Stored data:
§ §

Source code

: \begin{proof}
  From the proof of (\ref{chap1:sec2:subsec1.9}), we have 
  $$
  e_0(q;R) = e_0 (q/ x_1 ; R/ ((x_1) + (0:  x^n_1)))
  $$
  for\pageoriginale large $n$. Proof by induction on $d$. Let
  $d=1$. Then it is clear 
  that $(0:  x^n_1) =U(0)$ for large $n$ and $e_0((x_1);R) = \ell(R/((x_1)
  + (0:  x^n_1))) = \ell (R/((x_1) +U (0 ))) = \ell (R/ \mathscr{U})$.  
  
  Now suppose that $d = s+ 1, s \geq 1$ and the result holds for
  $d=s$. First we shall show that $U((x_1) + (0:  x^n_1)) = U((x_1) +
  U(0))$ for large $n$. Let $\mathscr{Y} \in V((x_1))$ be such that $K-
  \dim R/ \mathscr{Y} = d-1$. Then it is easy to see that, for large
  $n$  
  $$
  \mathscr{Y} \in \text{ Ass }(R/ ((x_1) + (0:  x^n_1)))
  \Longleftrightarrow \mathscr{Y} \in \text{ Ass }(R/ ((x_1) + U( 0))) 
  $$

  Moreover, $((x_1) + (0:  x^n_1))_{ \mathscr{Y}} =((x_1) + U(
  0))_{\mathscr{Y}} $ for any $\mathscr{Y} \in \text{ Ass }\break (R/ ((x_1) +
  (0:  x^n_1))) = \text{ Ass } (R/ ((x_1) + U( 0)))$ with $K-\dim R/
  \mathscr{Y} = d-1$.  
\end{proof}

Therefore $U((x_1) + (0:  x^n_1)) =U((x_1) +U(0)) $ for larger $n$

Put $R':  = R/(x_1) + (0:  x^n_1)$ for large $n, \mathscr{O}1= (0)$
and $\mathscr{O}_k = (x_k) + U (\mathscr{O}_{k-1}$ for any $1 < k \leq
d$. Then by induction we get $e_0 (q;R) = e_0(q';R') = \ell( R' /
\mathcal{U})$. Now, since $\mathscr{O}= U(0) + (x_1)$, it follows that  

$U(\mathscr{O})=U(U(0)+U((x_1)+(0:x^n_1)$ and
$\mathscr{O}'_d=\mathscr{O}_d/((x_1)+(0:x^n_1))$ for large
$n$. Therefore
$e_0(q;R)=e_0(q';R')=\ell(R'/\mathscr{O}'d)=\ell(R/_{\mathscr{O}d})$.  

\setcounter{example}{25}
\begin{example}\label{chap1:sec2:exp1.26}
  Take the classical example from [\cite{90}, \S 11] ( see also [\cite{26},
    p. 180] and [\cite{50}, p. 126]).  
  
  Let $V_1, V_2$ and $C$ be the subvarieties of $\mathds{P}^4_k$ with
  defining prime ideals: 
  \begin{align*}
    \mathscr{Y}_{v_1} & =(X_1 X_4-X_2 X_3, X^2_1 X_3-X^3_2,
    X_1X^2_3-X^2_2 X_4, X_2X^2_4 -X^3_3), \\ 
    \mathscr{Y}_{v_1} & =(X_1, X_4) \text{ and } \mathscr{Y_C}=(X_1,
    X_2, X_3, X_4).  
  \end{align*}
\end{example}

§ §

» ASSIGNMENT
All lines from the one that holds "X_1X^2_3-X^2_2 X_4, X_2X^2_4 -X^3_3), \\" through the end of the records are to be returned exactly, including both boundary lines, and no others.

» SOLUTION FOR THIS EXERCISE
    X_1X^2_3-X^2_2 X_4, X_2X^2_4 -X^3_3), \\ 
    \mathscr{Y}_{v_1} & =(X_1, X_4) \text{ and } \mathscr{Y_C}=(X_1,
    X_2, X_3, X_4).  
  \end{align*}
\end{example}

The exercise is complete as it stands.